Supplied data START
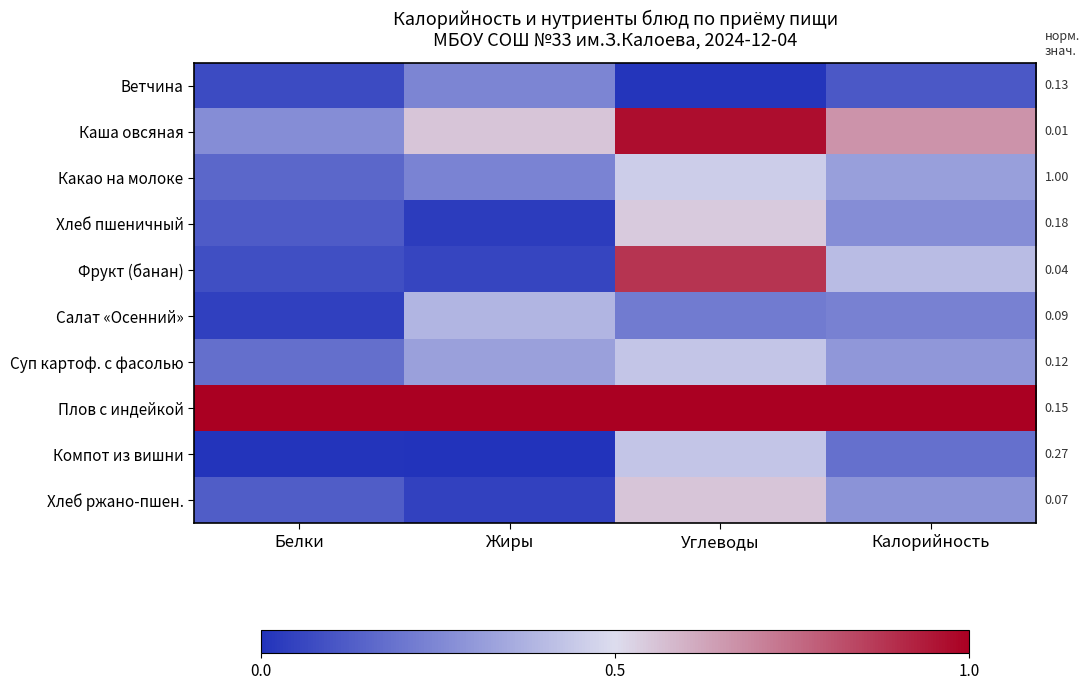

Reading left to right, extract all data points from this chart.

Ветчина: Белки=0.1	Жиры=0.2	Углеводы=0.0	Калорийность=0.1
Каша овсяная: Белки=0.3	Жиры=0.6	Углеводы=1.0	Калорийность=0.7
Какао на молоке: Белки=0.2	Жиры=0.2	Углеводы=0.5	Калорийность=0.3
Хлеб пшеничный: Белки=0.1	Жиры=0.0	Углеводы=0.5	Калорийность=0.3
Фрукт (банан): Белки=0.1	Жиры=0.1	Углеводы=0.9	Калорийность=0.4
Салат «Осенний»: Белки=0.0	Жиры=0.4	Углеводы=0.2	Калорийность=0.2
Суп картоф. с фасолью: Белки=0.2	Жиры=0.3	Углеводы=0.4	Калорийность=0.3
Плов с индейкой: Белки=1.0	Жиры=1.0	Углеводы=1.0	Калорийность=1.0
Компот из вишни: Белки=0.0	Жиры=0.0	Углеводы=0.4	Калорийность=0.2
Хлеб ржано-пшен.: Белки=0.1	Жиры=0.0	Углеводы=0.6	Калорийность=0.3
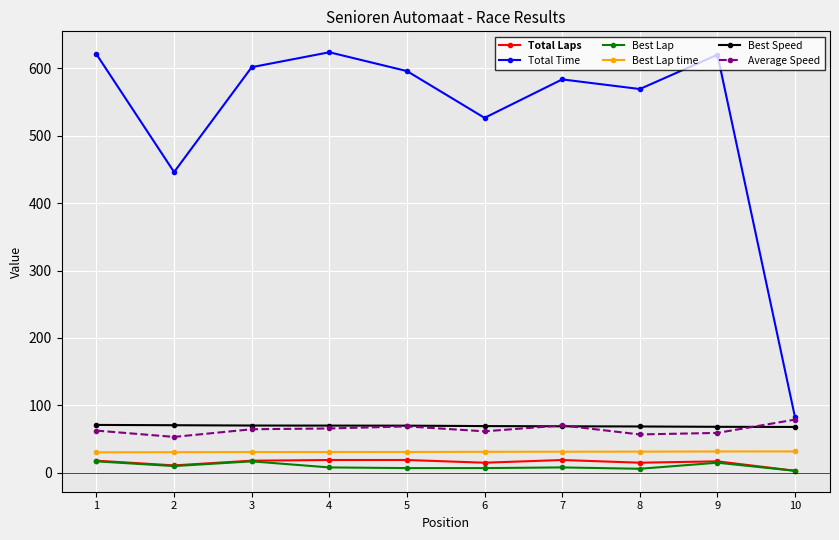

True or false: Total Laps and Total Time intersect in this chart.

False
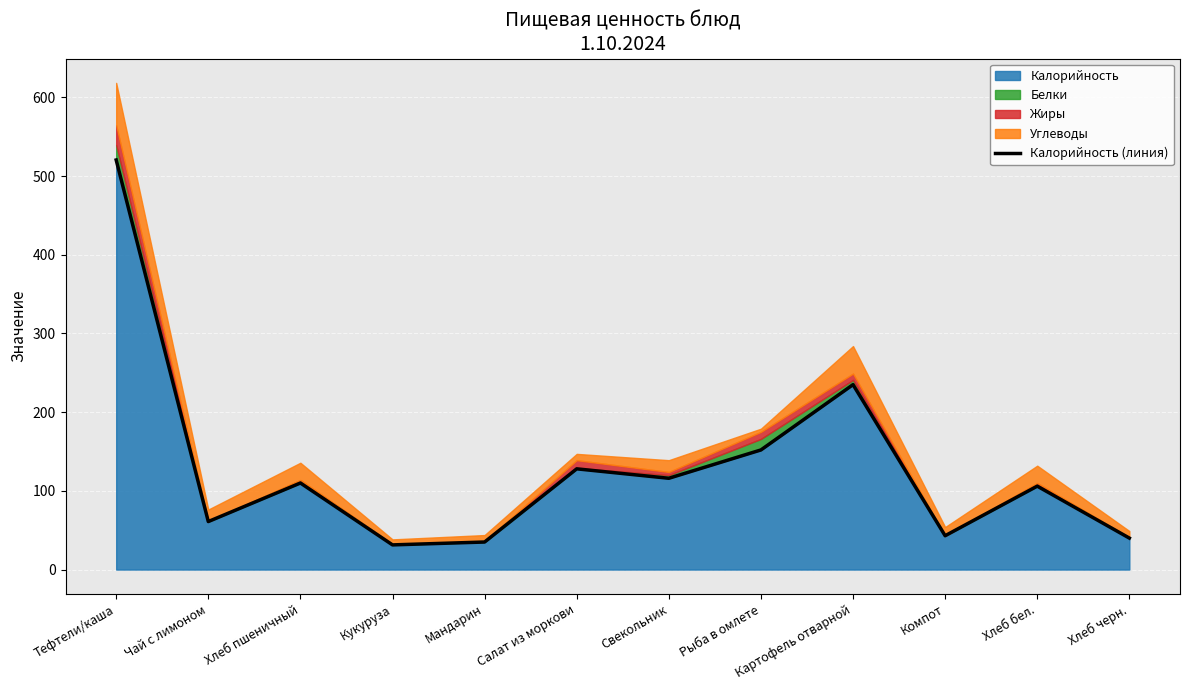

What is the smallest value displayed?

31.4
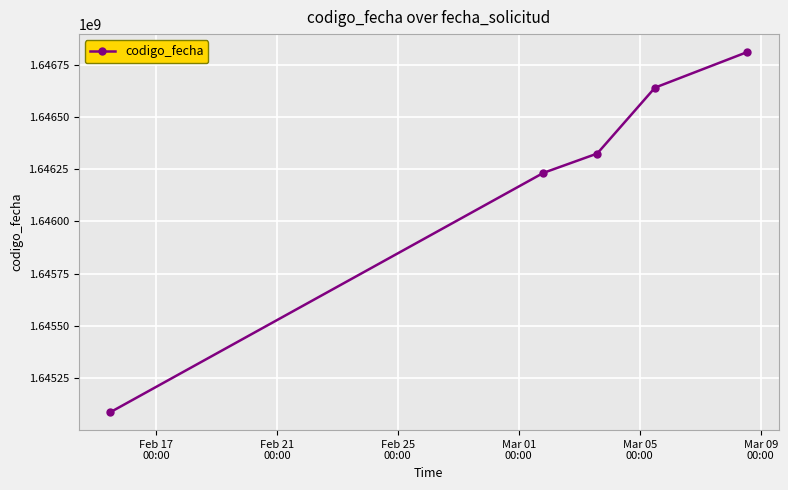

What is the average value?

1646218648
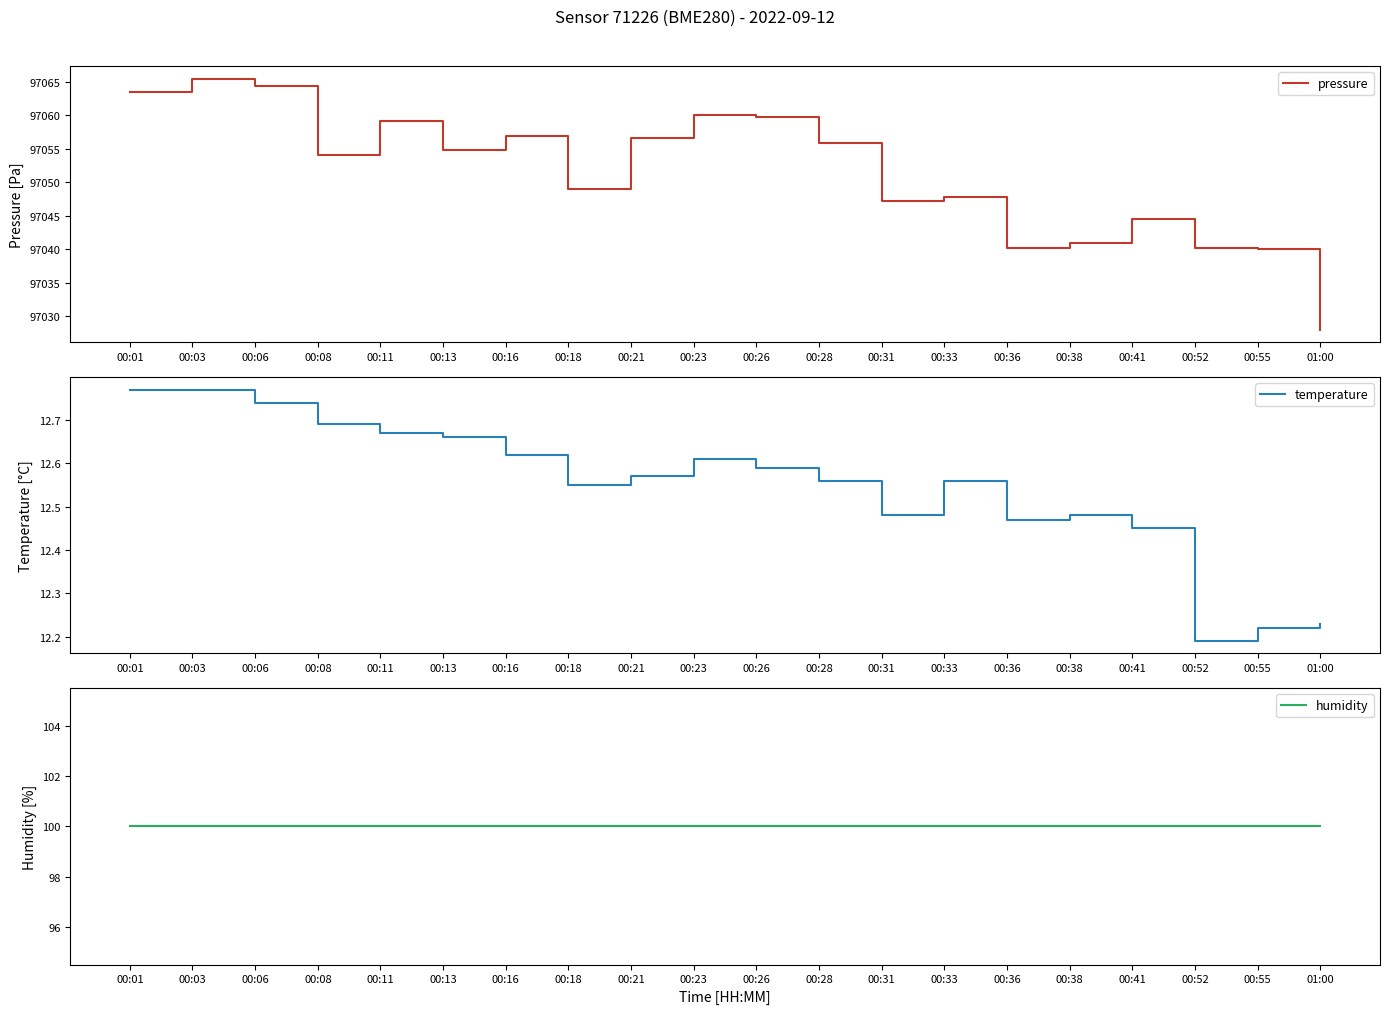

How many lines are shown in the chart?

3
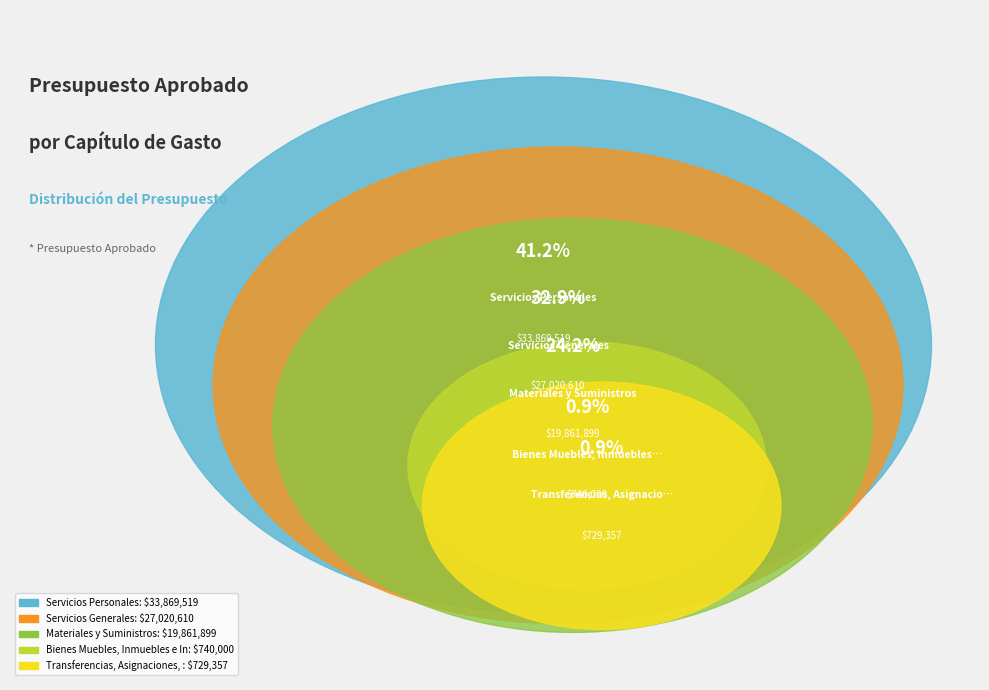

What percentage do Transferencias, Asignaciones, Subsidios and Materiales y Suministros together represent?

25.0%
Supplied data END
» Action item: Replace "chart" with "graph" throughout the records above, leaving everything else as it is, and leave out the pictures.

» Answer to the problem:
Reading left to right, extract all data points from this graph.

Ветчина: Белки=0.1	Жиры=0.2	Углеводы=0.0	Калорийность=0.1
Каша овсяная: Белки=0.3	Жиры=0.6	Углеводы=1.0	Калорийность=0.7
Какао на молоке: Белки=0.2	Жиры=0.2	Углеводы=0.5	Калорийность=0.3
Хлеб пшеничный: Белки=0.1	Жиры=0.0	Углеводы=0.5	Калорийность=0.3
Фрукт (банан): Белки=0.1	Жиры=0.1	Углеводы=0.9	Калорийность=0.4
Салат «Осенний»: Белки=0.0	Жиры=0.4	Углеводы=0.2	Калорийность=0.2
Суп картоф. с фасолью: Белки=0.2	Жиры=0.3	Углеводы=0.4	Калорийность=0.3
Плов с индейкой: Белки=1.0	Жиры=1.0	Углеводы=1.0	Калорийность=1.0
Компот из вишни: Белки=0.0	Жиры=0.0	Углеводы=0.4	Калорийность=0.2
Хлеб ржано-пшен.: Белки=0.1	Жиры=0.0	Углеводы=0.6	Калорийность=0.3

True or false: Total Laps and Total Time intersect in this graph.

False

What is the smallest value displayed?

31.4

What is the average value?

1646218648

How many lines are shown in the graph?

3

What percentage do Transferencias, Asignaciones, Subsidios and Materiales y Suministros together represent?

25.0%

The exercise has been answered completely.